Number of sequences (bp) added to database: 299305 ( 11005398711 bp )
% ls -al
total 13688540
drwxr-xr-x 2 rhubley repeat 188 Jul 16 10:42 ./
drwxr-xr-x 28 rhubley repeat 8192 Jul 10 13:36 ../
-rw-r--r-- 1 rhubley repeat 11340696 Jul 16 10:42 foo.nhr
-rw-r--r-- 1 rhubley repeat 3591744 Jul 16 10:42 foo.nin
-rw-r--r-- 1 rhubley repeat 424 Jul 16 10:42 foo.njs
-rw-r--r-- 1 rhubley repeat 2394440 Jul 16 10:42 foo.nnd
-rw-r--r-- 1 rhubley repeat 9404 Jul 16 10:42 foo.nni
-rw-r--r-- 1 rhubley repeat 1197252 Jul 16 10:42 foo.nog
-rw-r--r-- 1 rhubley repeat 2760204411 Jul 16 10:42 foo.nsq
-rw-r--r-- 1 rhubley repeat 7161395 Jul 16 10:40 foo.translation
-rw-r--r-- 1 rhubley repeat 11231130381 Jul 16 10:39 seq.fa
% wc -l foo.translation
299305 foo.translation
% fgrep -c ">" seq.fa
299305
I wonder if you might try rebuilding your database (with the full 12GB) and see if you have the full set of files .n (as above) and *.translation. Also check that *.translation contains the same number of lines as there are sequences in the the fasta file.

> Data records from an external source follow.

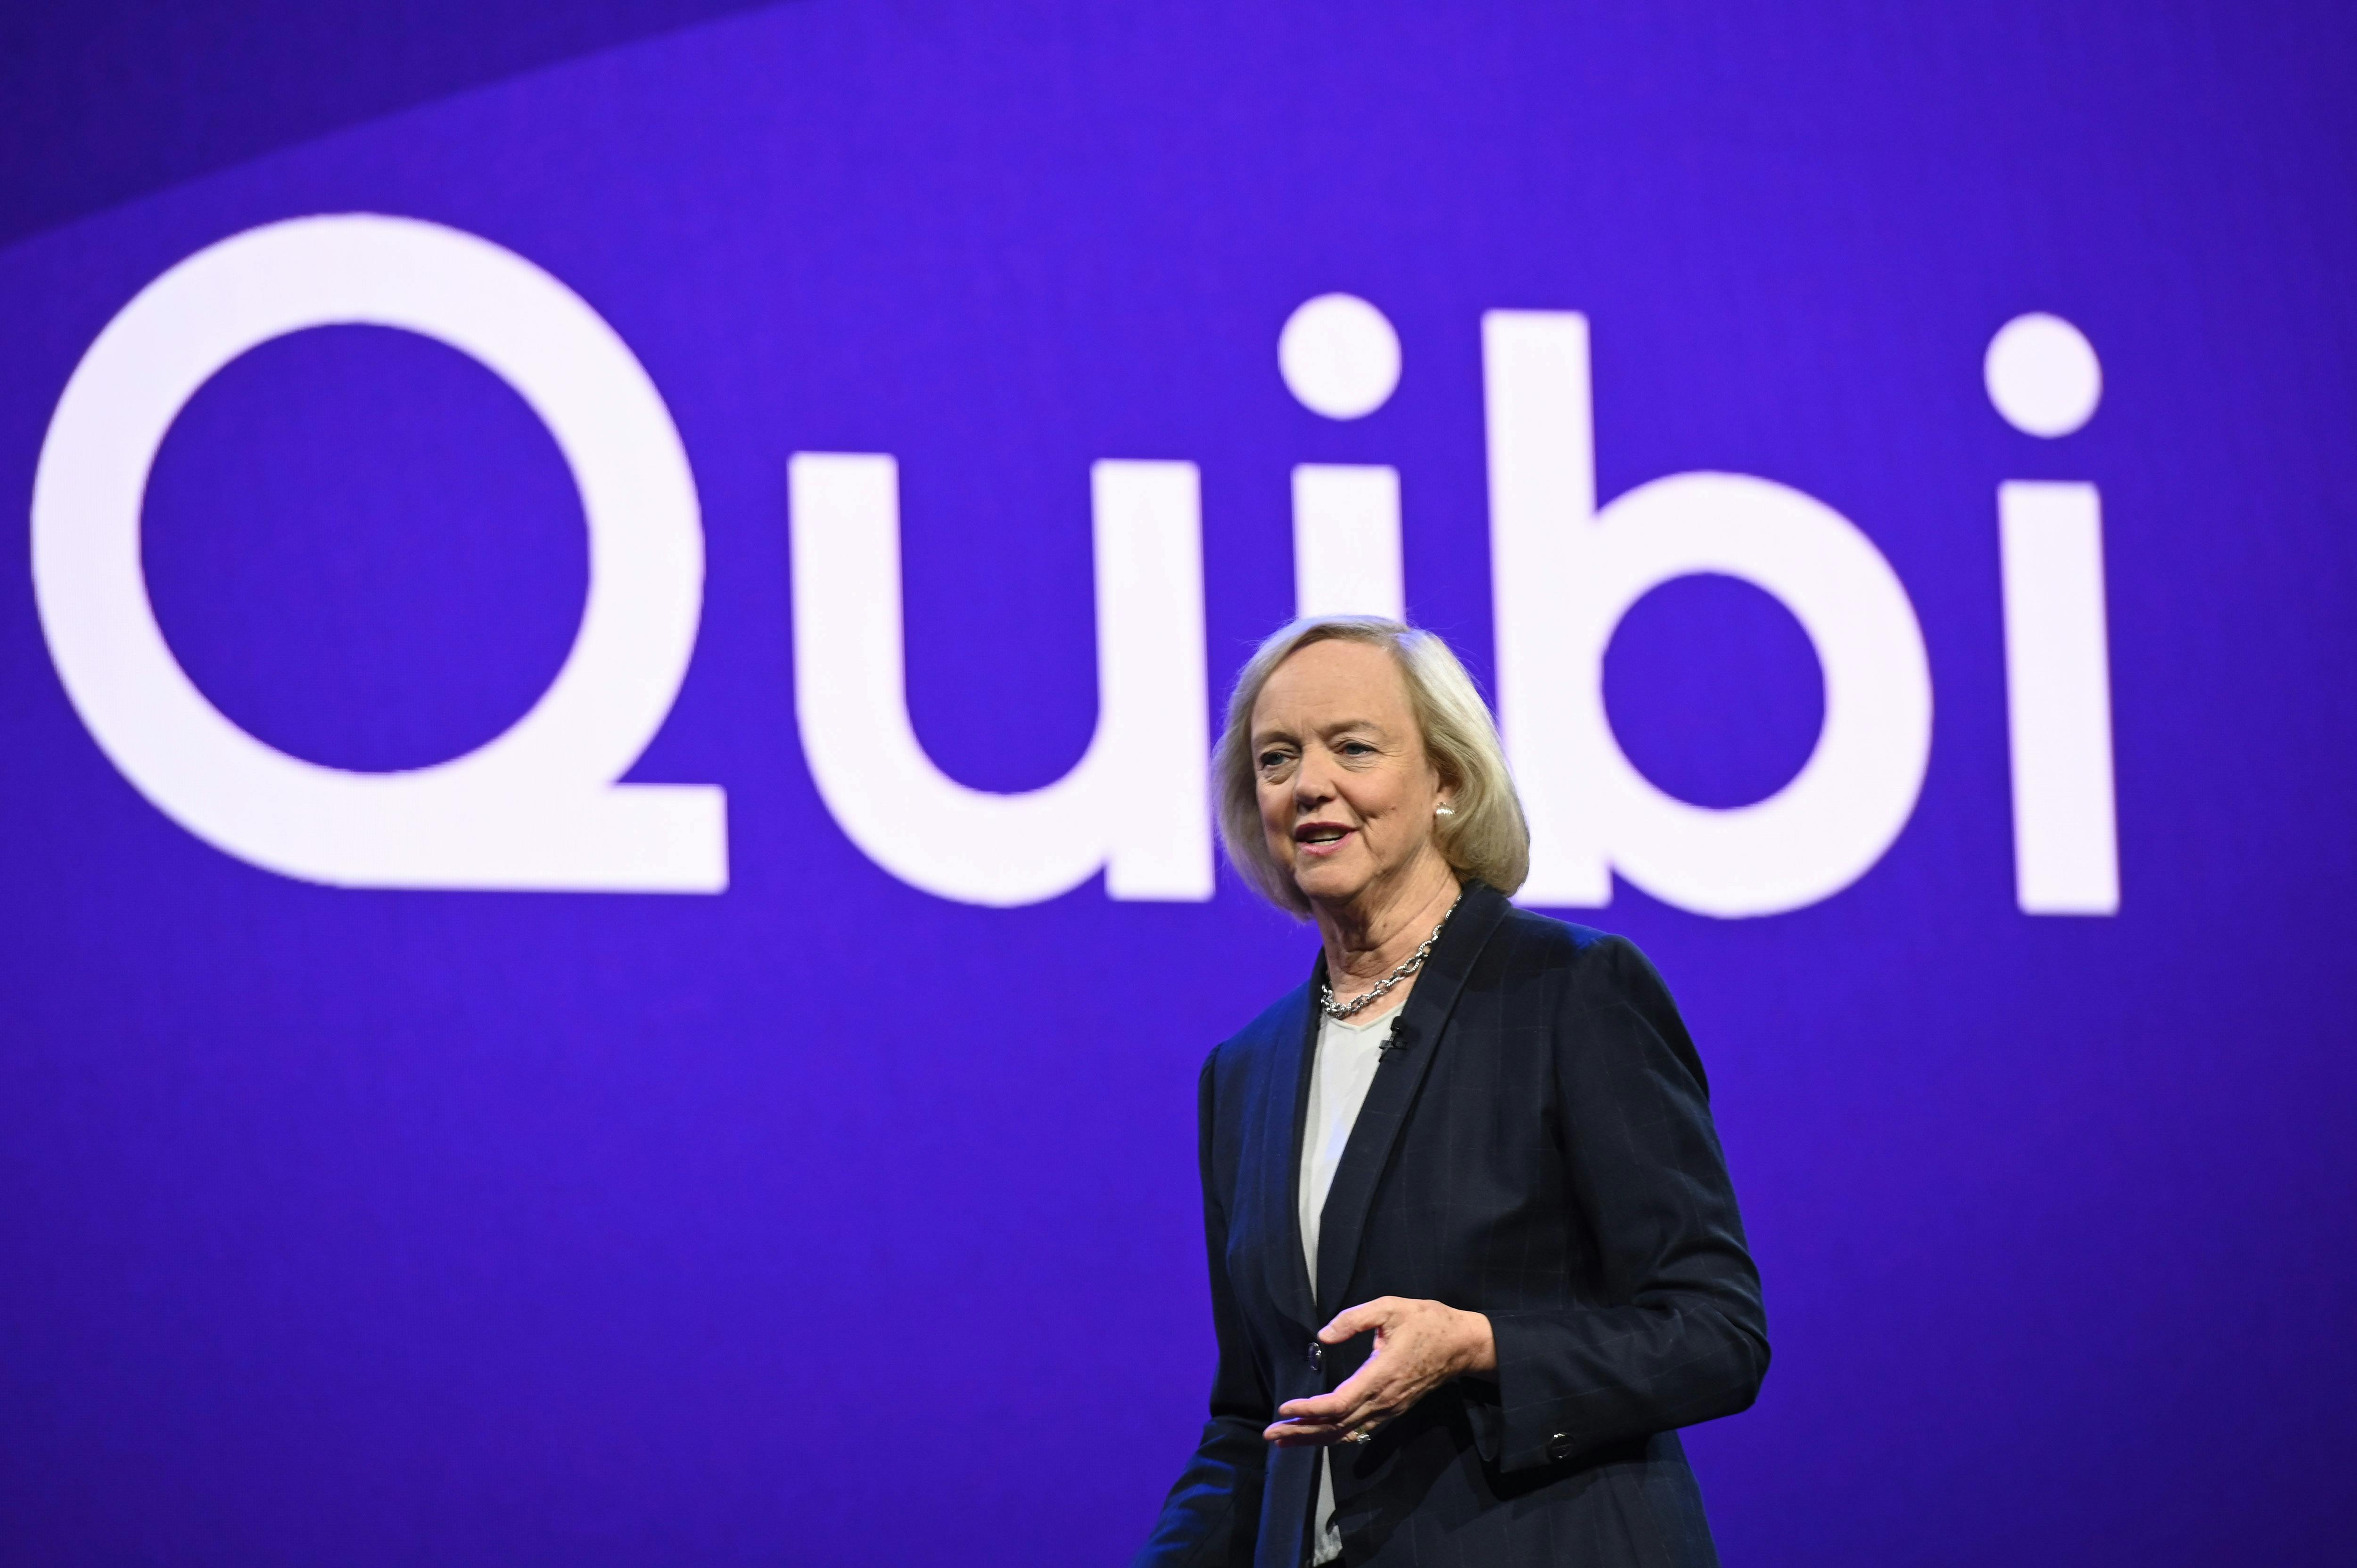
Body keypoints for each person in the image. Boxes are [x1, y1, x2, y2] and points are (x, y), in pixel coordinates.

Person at [1133, 617, 1768, 1568]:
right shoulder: (1245, 1071)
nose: (1310, 784)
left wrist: (1477, 1343)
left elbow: (1715, 1330)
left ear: (1446, 782)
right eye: (1276, 759)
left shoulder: (1570, 990)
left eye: (1352, 746)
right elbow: (1251, 1415)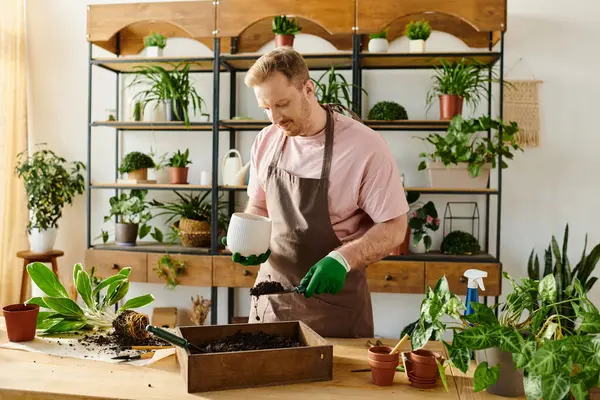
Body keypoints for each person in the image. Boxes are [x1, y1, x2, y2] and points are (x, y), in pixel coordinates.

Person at [224, 46, 409, 338]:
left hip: (332, 308)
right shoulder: (266, 140)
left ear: (308, 89)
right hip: (272, 300)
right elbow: (259, 205)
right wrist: (249, 241)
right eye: (266, 108)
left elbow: (395, 227)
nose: (275, 119)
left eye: (282, 104)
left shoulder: (365, 147)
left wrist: (342, 258)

I am not sure why that would be an issue. I just built a database with 11GB without a problem:
% ../BuildDatabase -name foo seq.fa Building database foo: Reading seq.fa... Number of sequences (bp) added to database: 299305 ( 11005398711 bp ) % ls -al total 13688540 drwxr-xr-x 2 rhubley repeat 188 Jul 16 10:42 ./ drwxr-xr-x 28 rhubley repeat 8192 Jul 10 13:36 ../ -rw-r--r-- 1 rhubley repeat 11340696 Jul 16 10:42 foo.nhr -rw-r--r-- 1 rhubley repeat 3591744 Jul 16 10:42 foo.nin -rw-r--r-- 1 rhubley repeat 424 Jul 16 10:42 foo.njs -rw-r--r-- 1 rhubley repeat 2394440 Jul 16 10:42 foo.nnd -rw-r--r-- 1 rhubley repeat 9404 Jul 16 10:42 foo.nni -rw-r--r-- 1 rhubley repeat 1197252 Jul 16 10:42 foo.nog -rw-r--r-- 1 rhubley repeat 2760204411 Jul 16 10:42 foo.nsq -rw-r--r-- 1 rhubley repeat 7161395 Jul 16 10:40 foo.translation -rw-r--r-- 1 rhubley repeat 11231130381 Jul 16 10:39 seq.fa % wc -l foo.translation 299305 foo.translation % fgrep -c ">" seq.fa 299305
I wonder if you might try rebuilding your database (with the full 12GB) and see if you have the full set of files .n (as above) and *.translation. Also check that *.translation contains the same number of lines as there are sequences in the the fasta file.
Yep, the building progress was fluent, but when to run RepeatModeler
, the issue came out.
Can you show me the listing of files and counts as I did in my example? I just want to make sure none of the sizes are off.